[Start of section]

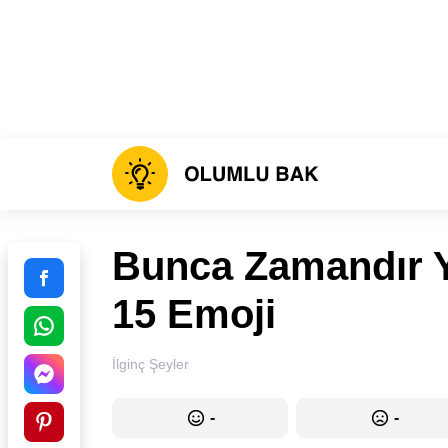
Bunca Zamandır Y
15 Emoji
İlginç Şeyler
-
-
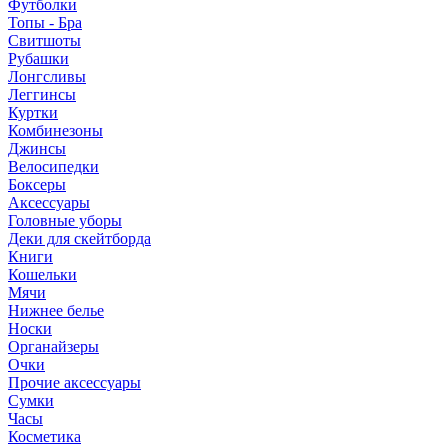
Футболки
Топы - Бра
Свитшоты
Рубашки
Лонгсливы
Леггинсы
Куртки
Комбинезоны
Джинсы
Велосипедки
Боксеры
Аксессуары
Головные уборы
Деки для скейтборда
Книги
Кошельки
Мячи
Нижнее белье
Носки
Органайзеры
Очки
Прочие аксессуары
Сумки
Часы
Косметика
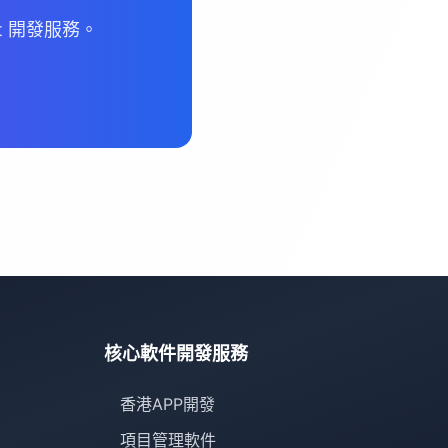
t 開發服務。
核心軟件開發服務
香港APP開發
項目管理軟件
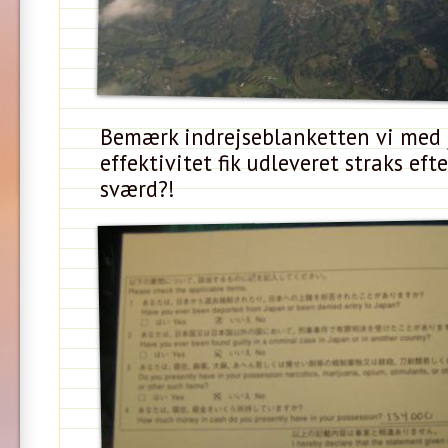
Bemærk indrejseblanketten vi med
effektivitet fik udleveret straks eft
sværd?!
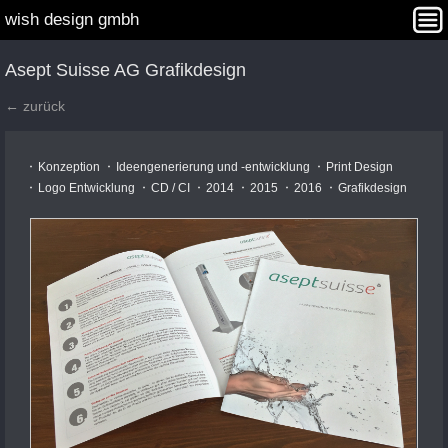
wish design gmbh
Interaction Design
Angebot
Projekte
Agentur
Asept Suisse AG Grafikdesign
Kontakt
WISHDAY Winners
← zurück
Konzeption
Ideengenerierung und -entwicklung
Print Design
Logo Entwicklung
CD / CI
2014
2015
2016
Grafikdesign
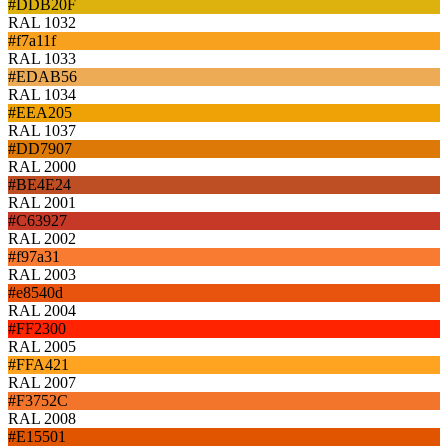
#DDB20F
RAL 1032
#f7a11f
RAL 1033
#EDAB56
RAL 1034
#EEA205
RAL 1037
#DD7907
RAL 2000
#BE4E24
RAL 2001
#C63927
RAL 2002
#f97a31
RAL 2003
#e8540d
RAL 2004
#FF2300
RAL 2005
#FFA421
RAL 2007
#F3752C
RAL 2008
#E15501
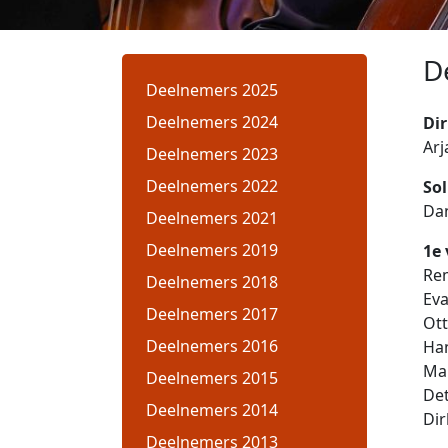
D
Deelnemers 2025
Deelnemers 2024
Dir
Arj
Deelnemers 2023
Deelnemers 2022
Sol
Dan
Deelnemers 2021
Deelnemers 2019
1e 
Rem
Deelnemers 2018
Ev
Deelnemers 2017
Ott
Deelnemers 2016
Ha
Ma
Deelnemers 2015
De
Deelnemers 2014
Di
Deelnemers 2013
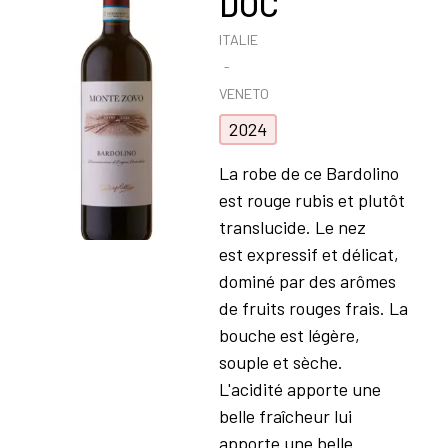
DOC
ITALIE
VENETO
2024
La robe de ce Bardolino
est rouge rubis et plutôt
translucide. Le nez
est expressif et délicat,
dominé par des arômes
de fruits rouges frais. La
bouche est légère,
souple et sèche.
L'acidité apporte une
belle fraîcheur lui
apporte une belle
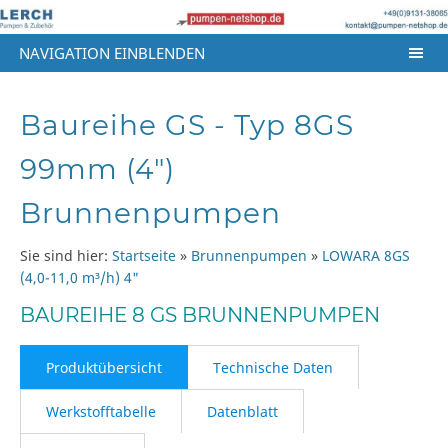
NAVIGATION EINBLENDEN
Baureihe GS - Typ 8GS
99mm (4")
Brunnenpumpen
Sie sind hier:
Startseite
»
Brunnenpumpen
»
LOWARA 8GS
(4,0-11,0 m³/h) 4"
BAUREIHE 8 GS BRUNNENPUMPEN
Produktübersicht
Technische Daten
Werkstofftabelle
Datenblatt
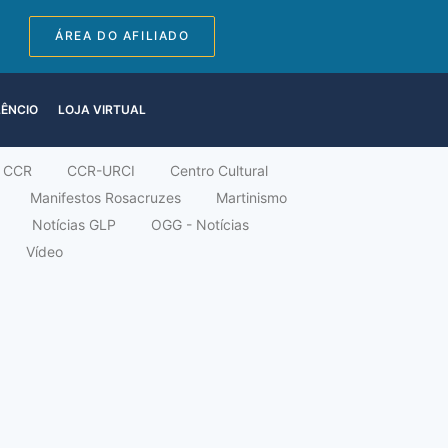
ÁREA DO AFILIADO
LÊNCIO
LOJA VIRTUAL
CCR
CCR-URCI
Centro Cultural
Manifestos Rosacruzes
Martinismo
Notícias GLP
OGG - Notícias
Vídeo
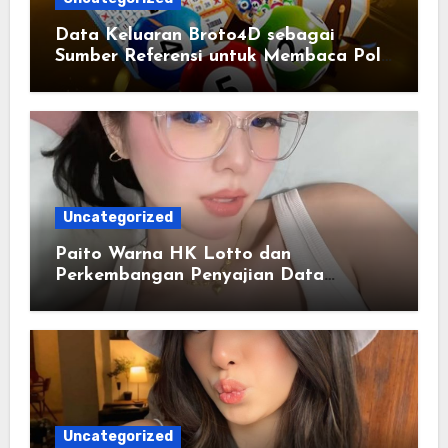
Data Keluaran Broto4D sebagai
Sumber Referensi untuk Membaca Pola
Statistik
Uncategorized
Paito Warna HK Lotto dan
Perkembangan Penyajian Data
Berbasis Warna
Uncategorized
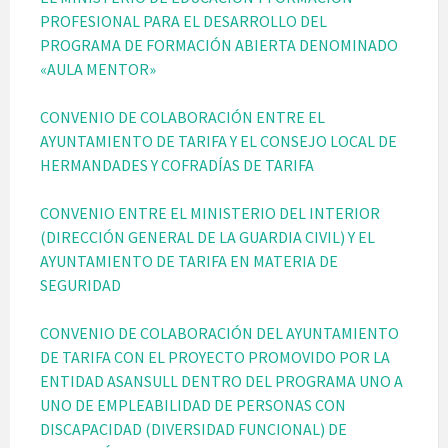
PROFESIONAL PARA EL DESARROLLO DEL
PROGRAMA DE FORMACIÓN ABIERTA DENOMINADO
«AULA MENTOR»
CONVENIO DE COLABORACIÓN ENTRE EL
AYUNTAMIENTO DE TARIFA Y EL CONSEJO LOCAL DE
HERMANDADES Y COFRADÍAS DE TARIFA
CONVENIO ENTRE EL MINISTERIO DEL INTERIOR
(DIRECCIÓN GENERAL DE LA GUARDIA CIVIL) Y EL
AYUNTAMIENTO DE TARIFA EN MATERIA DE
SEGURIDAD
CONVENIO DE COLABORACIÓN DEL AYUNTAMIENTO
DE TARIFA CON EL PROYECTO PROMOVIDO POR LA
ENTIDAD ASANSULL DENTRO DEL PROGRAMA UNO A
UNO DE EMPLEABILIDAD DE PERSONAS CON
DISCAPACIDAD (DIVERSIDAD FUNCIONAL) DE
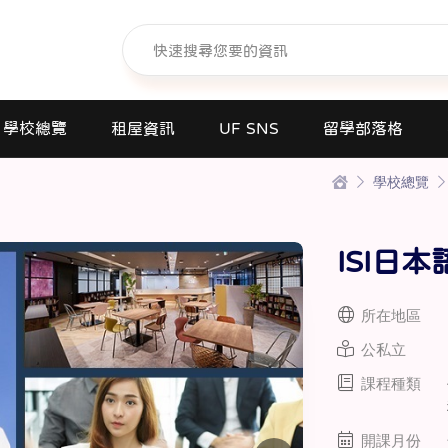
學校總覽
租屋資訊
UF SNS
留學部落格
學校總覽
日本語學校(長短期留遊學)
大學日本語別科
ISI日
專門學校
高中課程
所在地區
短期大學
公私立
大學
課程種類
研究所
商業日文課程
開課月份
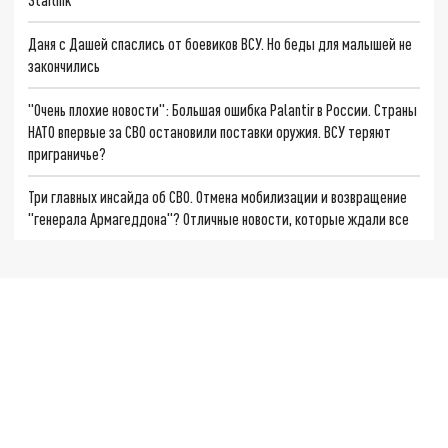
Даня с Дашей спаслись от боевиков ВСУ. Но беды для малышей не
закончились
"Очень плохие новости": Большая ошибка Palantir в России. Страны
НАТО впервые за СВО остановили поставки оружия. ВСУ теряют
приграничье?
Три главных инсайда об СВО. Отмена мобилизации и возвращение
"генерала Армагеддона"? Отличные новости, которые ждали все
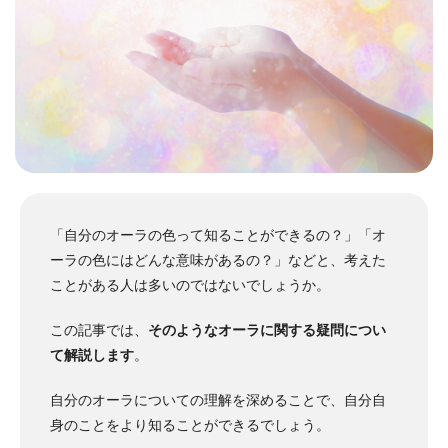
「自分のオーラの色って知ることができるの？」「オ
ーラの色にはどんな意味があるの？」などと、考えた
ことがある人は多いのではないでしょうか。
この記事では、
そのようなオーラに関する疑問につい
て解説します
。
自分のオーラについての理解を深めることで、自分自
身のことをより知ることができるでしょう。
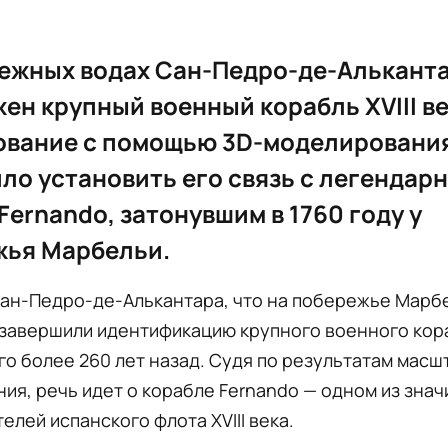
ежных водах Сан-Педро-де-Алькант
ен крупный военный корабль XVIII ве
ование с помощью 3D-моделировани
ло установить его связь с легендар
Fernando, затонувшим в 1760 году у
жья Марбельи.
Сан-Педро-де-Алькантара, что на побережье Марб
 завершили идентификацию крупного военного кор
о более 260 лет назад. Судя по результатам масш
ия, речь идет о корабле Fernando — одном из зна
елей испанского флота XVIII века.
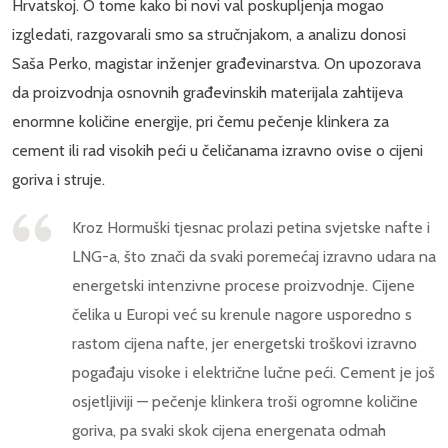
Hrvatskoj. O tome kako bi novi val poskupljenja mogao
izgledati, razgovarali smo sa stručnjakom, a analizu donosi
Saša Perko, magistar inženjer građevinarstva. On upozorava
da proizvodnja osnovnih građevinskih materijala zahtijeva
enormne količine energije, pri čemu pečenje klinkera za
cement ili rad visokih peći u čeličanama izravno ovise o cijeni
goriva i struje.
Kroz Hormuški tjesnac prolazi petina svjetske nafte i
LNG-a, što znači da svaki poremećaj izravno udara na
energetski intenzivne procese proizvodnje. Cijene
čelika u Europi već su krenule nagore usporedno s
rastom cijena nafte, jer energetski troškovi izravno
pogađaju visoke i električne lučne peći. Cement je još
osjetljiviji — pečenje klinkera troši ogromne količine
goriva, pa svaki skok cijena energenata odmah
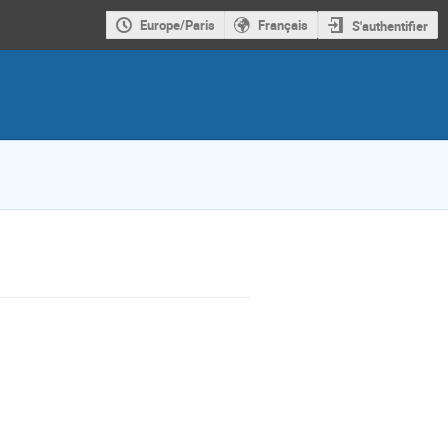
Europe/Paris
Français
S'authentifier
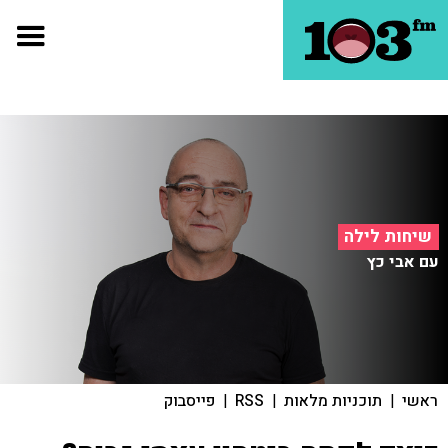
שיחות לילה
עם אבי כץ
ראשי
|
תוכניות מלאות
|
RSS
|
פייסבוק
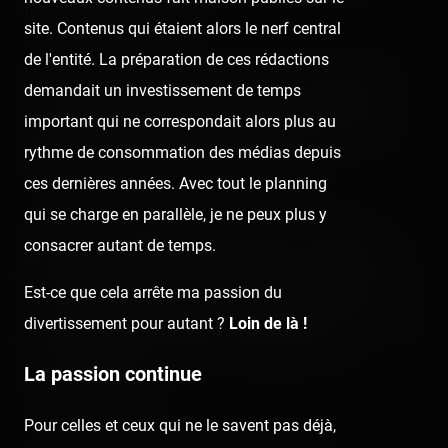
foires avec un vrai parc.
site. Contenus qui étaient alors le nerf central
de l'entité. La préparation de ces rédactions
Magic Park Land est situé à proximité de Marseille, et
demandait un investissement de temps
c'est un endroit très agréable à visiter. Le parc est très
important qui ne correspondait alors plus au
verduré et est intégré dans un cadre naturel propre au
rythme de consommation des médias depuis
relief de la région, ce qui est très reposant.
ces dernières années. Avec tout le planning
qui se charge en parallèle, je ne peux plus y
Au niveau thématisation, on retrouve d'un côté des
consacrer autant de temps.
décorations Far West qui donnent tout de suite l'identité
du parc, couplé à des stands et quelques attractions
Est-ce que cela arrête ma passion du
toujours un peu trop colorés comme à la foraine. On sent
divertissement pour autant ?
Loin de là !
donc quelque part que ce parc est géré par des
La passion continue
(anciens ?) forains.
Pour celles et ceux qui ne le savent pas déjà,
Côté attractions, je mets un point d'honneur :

[End of section]

Directive: The entries are to be restated word for word, with pictures omitted.

Answer space:
Bunca Zamandır Y
15 Emoji
İlginç Şeyler
-
-
Футболки
Топы - Бра
Свитшоты
Рубашки
Лонгсливы
Леггинсы
Куртки
Комбинезоны
Джинсы
Велосипедки
Боксеры
Аксессуары
Головные уборы
Деки для скейтборда
Книги
Кошельки
Мячи
Нижнее белье
Носки
Органайзеры
Очки
Прочие аксессуары
Сумки
Часы
Косметика
t 開發服務。
核心軟件開發服務
香港APP開發
項目管理軟件
Bemærk indrejseblanketten vi med
effektivitet fik udleveret straks eft
sværd?!
wish design gmbh
Interaction Design
Angebot
Projekte
Agentur
Asept Suisse AG Grafikdesign
Kontakt
WISHDAY Winners
← zurück
Konzeption
Ideengenerierung und -entwicklung
Print Design
Logo Entwicklung
CD / CI
2014
2015
2016
Grafikdesign
#DDB20F
RAL 1032
#f7a11f
RAL 1033
#EDAB56
RAL 1034
#EEA205
RAL 1037
#DD7907
RAL 2000
#BE4E24
RAL 2001
#C63927
RAL 2002
#f97a31
RAL 2003
#e8540d
RAL 2004
#FF2300
RAL 2005
#FFA421
RAL 2007
#F3752C
RAL 2008
#E15501
D
Deelnemers 2025
Deelnemers 2024
Dir
Arj
Deelnemers 2023
Deelnemers 2022
Sol
Dan
Deelnemers 2021
Deelnemers 2019
1e 
Rem
Deelnemers 2018
Ev
Deelnemers 2017
Ott
Deelnemers 2016
Ha
Ma
Deelnemers 2015
De
Deelnemers 2014
Di
Deelnemers 2013
DOC
ITALIE
VENETO
2024
La robe de ce Bardolino
est rouge rubis et plutôt
translucide. Le nez
est expressif et délicat,
dominé par des arômes
de fruits rouges frais. La
bouche est légère,
souple et sèche.
L'acidité apporte une
belle fraîcheur lui
apporte une belle
NAVIGATION EINBLENDEN
Baureihe GS - Typ 8GS
99mm (4")
Brunnenpumpen
Sie sind hier:
Startseite
»
Brunnenpumpen
»
LOWARA 8GS
(4,0-11,0 m³/h) 4"
BAUREIHE 8 GS BRUNNENPUMPEN
Produktübersicht
Technische Daten
Werkstofftabelle
Datenblatt
ÁREA DO AFILIADO
LÊNCIO
LOJA VIRTUAL
CCR
CCR-URCI
Centro Cultural
Manifestos Rosacruzes
Martinismo
Notícias GLP
OGG - Notícias
Vídeo
Data Keluaran Broto4D sebagai
Sumber Referensi untuk Membaca Pola
Statistik
Uncategorized
Paito Warna HK Lotto dan
Perkembangan Penyajian Data
Berbasis Warna
Uncategorized
PROFESIONAL PARA EL DESARROLLO DEL
PROGRAMA DE FORMACIÓN ABIERTA DENOMINADO
«AULA MENTOR»
CONVENIO DE COLABORACIÓN ENTRE EL
AYUNTAMIENTO DE TARIFA Y EL CONSEJO LOCAL DE
HERMANDADES Y COFRADÍAS DE TARIFA
CONVENIO ENTRE EL MINISTERIO DEL INTERIOR
(DIRECCIÓN GENERAL DE LA GUARDIA CIVIL) Y EL
AYUNTAMIENTO DE TARIFA EN MATERIA DE
SEGURIDAD
CONVENIO DE COLABORACIÓN DEL AYUNTAMIENTO
DE TARIFA CON EL PROYECTO PROMOVIDO POR LA
ENTIDAD ASANSULL DENTRO DEL PROGRAMA UNO A
UNO DE EMPLEABILIDAD DE PERSONAS CON
DISCAPACIDAD (DIVERSIDAD FUNCIONAL) DE
學校總覽
租屋資訊
UF SNS
留學部落格
學校總覽
日本語學校(長短期留遊學)
大學日本語別科
ISI日
專門學校
高中課程
所在地區
短期大學
公私立
大學
課程種類
研究所
商業日文課程
開課月份
Даня с Дашей спаслись от боевиков ВСУ. Но беды для малышей не
закончились
"Очень плохие новости": Большая ошибка Palantir в России. Страны
НАТО впервые за СВО остановили поставки оружия. ВСУ теряют
приграничье?
Три главных инсайда об СВО. Отмена мобилизации и возвращение
"генерала Армагеддона"? Отличные новости, которые ждали все
「自分のオーラの色って知ることができるの？」「オ
ーラの色にはどんな意味があるの？」などと、考えた
ことがある人は多いのではないでしょうか。
この記事では、
そのようなオーラに関する疑問につい
て解説します
。
自分のオーラについての理解を深めることで、自分自
身のことをより知ることができるでしょう。
ежных водах Сан-Педро-де-Алькант
ен крупный военный корабль XVIII ве
ование с помощью 3D-моделировани
ло установить его связь с легендар
Fernando, затонувшим в 1760 году у
жья Марбельи.
Сан-Педро-де-Алькантара, что на побережье Марб
 завершили идентификацию крупного военного кор
о более 260 лет назад. Судя по результатам масш
ия, речь идет о корабле Fernando — одном из зна
елей испанского флота XVIII века.
Hrvatskoj. O tome kako bi novi val poskupljenja mogao
izgledati, razgovarali smo sa stručnjakom, a analizu donosi
Saša Perko, magistar inženjer građevinarstva. On upozorava
da proizvodnja osnovnih građevinskih materijala zahtijeva
enormne količine energije, pri čemu pečenje klinkera za
cement ili rad visokih peći u čeličanama izravno ovise o cijeni
goriva i struje.
Kroz Hormuški tjesnac prolazi petina svjetske nafte i
LNG-a, što znači da svaki poremećaj izravno udara na
energetski intenzivne procese proizvodnje. Cijene
čelika u Europi već su krenule nagore usporedno s
rastom cijena nafte, jer energetski troškovi izravno
pogađaju visoke i električne lučne peći. Cement je još
osjetljiviji — pečenje klinkera troši ogromne količine
goriva, pa svaki skok cijena energenata odmah
Europe/Paris
Français
S'authentifier
שיחות לילה
עם אבי כץ
ראשי
|
תוכניות מלאות
|
RSS
|
פייסבוק
foires avec un vrai parc.
site. Contenus qui étaient alors le nerf central
de l'entité. La préparation de ces rédactions
Magic Park Land est situé à proximité de Marseille, et
demandait un investissement de temps
c'est un endroit très agréable à visiter. Le parc est très
important qui ne correspondait alors plus au
verduré et est intégré dans un cadre naturel propre au
rythme de consommation des médias depuis
relief de la région, ce qui est très reposant.
ces dernières années. Avec tout le planning
qui se charge en parallèle, je ne peux plus y
Au niveau thématisation, on retrouve d'un côté des
consacrer autant de temps.
décorations Far West qui donnent tout de suite l'identité
du parc, couplé à des stands et quelques attractions
Est-ce que cela arrête ma passion du
toujours un peu trop colorés comme à la foraine. On sent
divertissement pour autant ?
Loin de là !
donc quelque part que ce parc est géré par des
La passion continue
(anciens ?) forains.
Pour celles et ceux qui ne le savent pas déjà,
Côté attractions, je mets un point d'honneur :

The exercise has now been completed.